Second, there was a more NFSW video of adorable tween (and younger) girls in tutus dropping angry “F-Bombs for Feminism.” (I won’t link to the video here because there are questions regarding the business practices of the group behind the video.) I admit, the juxtaposition of glitter, pink satin, and purple prose got me to click and watch. But it sincerely rubbed me the wrong way, and I’m a flag-flying feminist ready to support the cause. Yes, I swear. I use profanity because I’m a grownup who writes and loves words and their power. The pen is mightier, etc., and so is a well-placed obscenity. However, I don’t throw vulgar words out like confetti, and you’ll never catch me dropping bombs in a professional environment. Pretty much.

But as these girls in pink tutus swore and swore and swore some more in the video, I lost the whole message of the piece. Each “F” felt like the pounding in of a nail. Compare that to the giggles I get after every F-bomb dropped by our gift-from-the-universe, Mr. Burton. He’s a grownup. And it’s relatable. It’s a crass but high-quality book built off the frustrating stanza many of us, as parents, have had running through our heads at some point. Imagine, a childhood icon, doing something he does on his show for kids (coming back soon!), but doing it for grownups and swearing up a storm. The girls in the feminism video, however, dropping 20 more “F”s than needed to extol the virtues of equality for women? (By the way, Burton doesn’t win simply because he’s an adult male.
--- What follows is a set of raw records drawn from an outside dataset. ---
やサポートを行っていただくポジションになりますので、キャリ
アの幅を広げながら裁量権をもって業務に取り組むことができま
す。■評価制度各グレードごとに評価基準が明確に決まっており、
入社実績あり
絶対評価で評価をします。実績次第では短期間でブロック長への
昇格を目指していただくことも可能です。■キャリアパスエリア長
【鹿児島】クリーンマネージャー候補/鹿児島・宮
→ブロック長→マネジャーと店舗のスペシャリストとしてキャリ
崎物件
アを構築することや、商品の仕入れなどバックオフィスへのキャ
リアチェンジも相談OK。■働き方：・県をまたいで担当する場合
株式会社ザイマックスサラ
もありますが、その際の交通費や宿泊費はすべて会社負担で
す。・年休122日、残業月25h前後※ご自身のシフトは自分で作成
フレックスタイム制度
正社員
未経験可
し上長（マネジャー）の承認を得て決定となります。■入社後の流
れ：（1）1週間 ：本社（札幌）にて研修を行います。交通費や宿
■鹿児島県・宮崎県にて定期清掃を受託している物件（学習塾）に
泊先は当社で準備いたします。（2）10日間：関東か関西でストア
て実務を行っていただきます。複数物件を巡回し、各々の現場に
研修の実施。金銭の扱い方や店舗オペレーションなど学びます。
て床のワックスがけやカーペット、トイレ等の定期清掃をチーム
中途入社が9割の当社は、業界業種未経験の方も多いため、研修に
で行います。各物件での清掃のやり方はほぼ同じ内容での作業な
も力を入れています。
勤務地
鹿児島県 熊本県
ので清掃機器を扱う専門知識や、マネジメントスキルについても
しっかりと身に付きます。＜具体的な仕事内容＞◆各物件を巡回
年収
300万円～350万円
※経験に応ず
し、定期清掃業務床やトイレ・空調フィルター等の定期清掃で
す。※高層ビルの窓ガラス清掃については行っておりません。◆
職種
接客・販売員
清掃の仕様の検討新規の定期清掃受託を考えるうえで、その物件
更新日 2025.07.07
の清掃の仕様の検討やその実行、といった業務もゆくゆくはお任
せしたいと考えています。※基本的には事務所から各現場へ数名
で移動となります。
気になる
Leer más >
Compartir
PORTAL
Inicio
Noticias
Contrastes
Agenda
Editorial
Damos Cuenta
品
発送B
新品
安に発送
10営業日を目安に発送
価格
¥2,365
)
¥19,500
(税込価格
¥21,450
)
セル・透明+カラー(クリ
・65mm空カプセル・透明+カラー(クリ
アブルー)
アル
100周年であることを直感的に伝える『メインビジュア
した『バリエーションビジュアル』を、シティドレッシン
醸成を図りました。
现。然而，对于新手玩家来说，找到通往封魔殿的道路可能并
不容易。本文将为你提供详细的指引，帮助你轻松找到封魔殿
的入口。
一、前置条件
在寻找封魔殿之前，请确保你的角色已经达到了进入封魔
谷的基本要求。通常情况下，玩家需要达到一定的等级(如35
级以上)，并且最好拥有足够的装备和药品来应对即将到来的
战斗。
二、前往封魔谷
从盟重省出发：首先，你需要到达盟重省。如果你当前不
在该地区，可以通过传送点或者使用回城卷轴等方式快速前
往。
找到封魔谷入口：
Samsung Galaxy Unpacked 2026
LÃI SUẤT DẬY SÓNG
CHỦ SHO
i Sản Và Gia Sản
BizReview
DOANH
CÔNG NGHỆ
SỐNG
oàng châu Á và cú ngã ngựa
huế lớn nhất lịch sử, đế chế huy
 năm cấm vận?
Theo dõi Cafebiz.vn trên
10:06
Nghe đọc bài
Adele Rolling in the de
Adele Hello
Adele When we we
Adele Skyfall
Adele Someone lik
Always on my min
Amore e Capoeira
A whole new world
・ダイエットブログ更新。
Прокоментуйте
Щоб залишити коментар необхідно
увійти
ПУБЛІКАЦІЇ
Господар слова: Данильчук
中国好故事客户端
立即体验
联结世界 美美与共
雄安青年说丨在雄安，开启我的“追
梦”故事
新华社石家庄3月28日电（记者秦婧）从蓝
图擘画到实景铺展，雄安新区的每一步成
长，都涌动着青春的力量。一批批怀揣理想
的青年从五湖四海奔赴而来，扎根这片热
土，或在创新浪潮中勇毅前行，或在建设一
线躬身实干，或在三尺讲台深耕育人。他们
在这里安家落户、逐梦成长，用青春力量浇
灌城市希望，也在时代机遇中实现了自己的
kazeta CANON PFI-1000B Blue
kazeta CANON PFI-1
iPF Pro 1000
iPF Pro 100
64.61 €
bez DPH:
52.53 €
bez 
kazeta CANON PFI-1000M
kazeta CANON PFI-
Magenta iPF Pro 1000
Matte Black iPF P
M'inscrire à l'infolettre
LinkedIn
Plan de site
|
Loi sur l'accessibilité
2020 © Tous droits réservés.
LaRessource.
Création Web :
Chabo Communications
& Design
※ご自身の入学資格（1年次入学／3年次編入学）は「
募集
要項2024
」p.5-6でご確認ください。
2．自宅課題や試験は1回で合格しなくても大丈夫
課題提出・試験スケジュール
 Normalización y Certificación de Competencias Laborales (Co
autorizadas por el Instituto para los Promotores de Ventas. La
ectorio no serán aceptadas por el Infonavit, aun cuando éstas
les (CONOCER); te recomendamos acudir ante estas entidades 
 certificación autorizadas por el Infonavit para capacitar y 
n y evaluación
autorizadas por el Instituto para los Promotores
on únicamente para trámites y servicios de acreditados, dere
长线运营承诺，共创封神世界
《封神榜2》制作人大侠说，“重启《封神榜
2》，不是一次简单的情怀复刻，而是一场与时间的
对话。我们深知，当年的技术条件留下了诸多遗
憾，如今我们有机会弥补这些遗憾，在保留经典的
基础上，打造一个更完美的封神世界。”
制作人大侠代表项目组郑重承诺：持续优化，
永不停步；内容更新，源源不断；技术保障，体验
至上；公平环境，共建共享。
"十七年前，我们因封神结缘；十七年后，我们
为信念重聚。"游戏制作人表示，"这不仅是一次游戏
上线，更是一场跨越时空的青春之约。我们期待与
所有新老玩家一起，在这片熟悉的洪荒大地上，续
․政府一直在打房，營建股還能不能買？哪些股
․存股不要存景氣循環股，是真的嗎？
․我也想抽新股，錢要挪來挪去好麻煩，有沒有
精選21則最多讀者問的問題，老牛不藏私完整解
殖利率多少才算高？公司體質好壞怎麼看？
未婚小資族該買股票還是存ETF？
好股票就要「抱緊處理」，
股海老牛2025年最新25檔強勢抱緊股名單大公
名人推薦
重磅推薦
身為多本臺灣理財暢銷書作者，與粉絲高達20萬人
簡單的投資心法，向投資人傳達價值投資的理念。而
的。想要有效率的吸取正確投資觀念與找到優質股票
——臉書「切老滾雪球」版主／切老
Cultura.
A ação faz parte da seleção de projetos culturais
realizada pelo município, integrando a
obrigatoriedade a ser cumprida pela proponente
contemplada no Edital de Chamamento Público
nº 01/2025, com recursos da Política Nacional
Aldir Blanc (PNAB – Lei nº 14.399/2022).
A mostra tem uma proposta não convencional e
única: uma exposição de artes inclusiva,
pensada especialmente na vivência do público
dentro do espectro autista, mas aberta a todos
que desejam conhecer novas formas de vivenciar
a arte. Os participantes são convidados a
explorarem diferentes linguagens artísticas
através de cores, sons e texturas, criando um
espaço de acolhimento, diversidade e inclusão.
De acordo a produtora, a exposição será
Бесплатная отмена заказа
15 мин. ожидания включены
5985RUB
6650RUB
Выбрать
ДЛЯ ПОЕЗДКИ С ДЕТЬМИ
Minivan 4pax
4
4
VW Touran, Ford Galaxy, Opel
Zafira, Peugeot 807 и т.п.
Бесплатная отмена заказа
Flip him with Amy Poehler, Uzo Aduba or the kid who plays Farkle on Girl Meets World and I’d still be there.)

As for the “F” tutu girls (and their producers), I’d tell them what I tell my young daughter—who, by the way, despite her mother’s love and colorful use of crass language outside of her earshot (mostly), does not swear at all: Words are powerful. Use these powers only when productive and appropriate, or you’re f***ed.